In the records below, copy the lines from the one containing "Telèfons d'interès" through the one containing "IDcat mòbil", with both of those lines included and every character unchanged.

+++ Information supplied +++

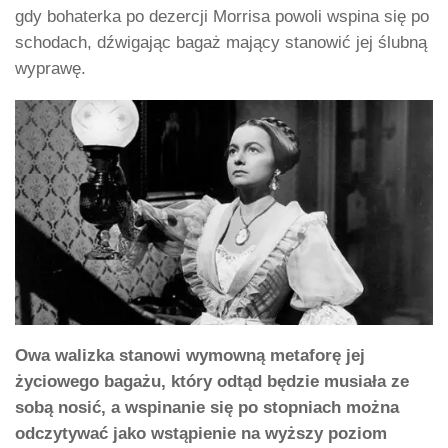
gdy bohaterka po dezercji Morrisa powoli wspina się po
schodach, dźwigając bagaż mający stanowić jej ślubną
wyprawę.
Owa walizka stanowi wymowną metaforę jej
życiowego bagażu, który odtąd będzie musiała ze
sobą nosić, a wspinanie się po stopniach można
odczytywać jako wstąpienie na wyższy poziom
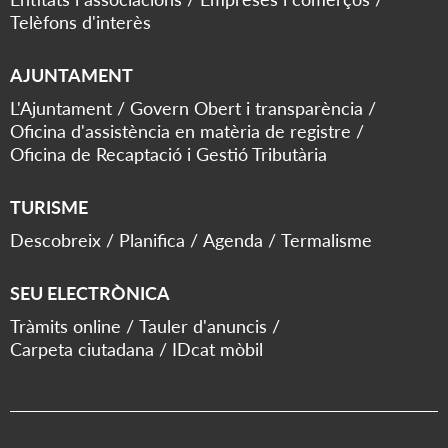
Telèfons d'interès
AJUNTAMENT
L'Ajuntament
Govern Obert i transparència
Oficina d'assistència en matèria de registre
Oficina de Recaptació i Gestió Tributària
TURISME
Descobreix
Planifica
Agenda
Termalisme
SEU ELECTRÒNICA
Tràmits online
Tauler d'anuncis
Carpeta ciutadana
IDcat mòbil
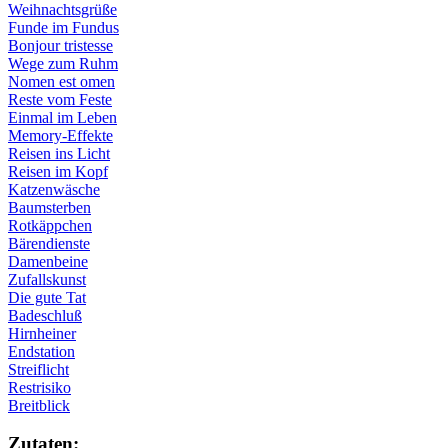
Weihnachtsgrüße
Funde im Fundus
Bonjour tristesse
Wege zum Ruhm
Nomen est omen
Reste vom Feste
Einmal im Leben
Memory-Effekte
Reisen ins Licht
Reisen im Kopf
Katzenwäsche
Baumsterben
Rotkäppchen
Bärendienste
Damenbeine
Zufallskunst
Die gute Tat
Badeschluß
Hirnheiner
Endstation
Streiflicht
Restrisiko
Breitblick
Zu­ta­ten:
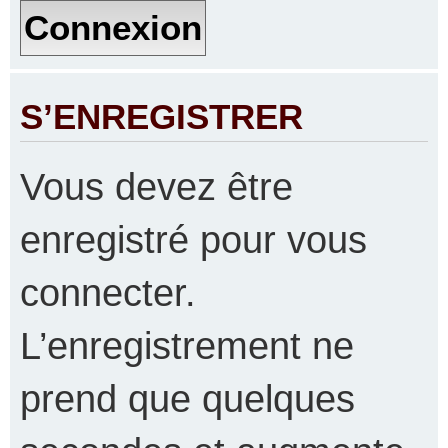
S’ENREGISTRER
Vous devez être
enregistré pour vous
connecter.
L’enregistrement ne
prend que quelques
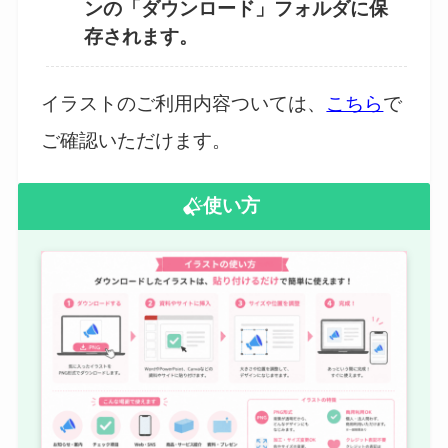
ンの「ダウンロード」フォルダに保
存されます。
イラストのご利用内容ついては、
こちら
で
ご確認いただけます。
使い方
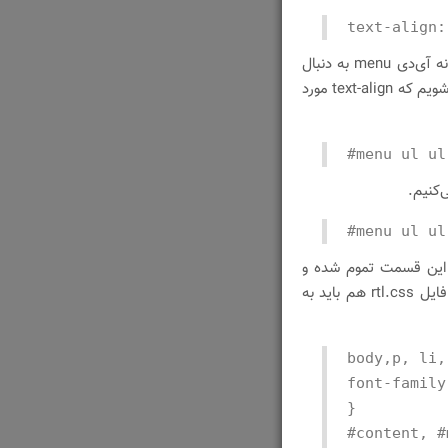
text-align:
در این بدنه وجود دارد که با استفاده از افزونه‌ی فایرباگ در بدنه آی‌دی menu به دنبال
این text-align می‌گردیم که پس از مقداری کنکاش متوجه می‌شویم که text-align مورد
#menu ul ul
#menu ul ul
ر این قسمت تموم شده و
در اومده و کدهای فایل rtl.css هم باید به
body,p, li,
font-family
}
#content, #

+++
+++ Information supplied +++

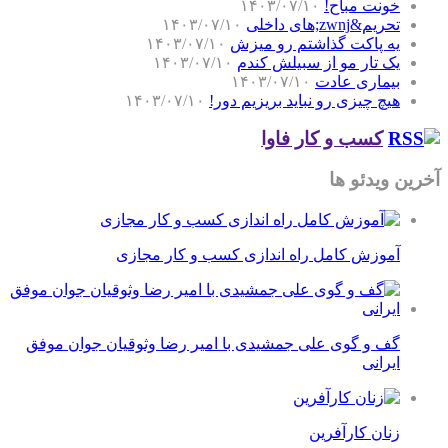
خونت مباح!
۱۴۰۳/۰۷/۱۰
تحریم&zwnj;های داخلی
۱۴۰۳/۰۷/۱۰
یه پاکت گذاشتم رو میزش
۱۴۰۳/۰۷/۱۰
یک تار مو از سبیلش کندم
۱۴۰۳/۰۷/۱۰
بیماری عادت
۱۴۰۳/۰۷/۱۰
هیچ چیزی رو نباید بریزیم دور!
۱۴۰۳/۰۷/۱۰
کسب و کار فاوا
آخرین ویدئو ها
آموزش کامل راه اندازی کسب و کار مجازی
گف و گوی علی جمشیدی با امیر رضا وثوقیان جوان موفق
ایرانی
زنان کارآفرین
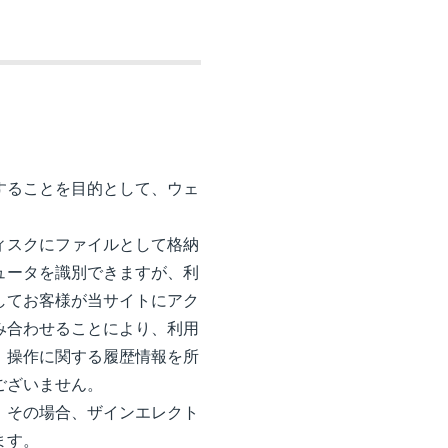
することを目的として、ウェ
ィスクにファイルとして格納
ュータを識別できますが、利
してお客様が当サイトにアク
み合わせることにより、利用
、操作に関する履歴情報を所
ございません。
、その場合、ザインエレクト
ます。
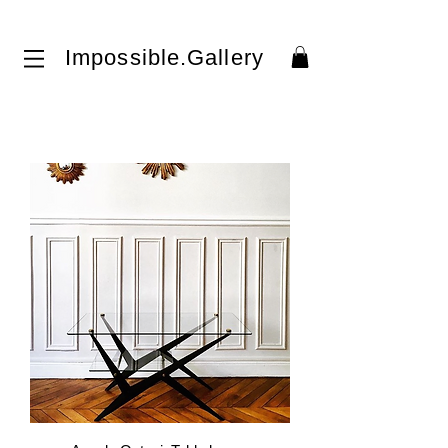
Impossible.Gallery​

+++

→ **The answer**
Telèfons d'interès
AJUNTAMENT
L'Ajuntament
Govern Obert i transparència
Oficina d'assistència en matèria de registre
Oficina de Recaptació i Gestió Tributària
TURISME
Descobreix
Planifica
Agenda
Termalisme
SEU ELECTRÒNICA
Tràmits online
Tauler d'anuncis
Carpeta ciutadana
IDcat mòbil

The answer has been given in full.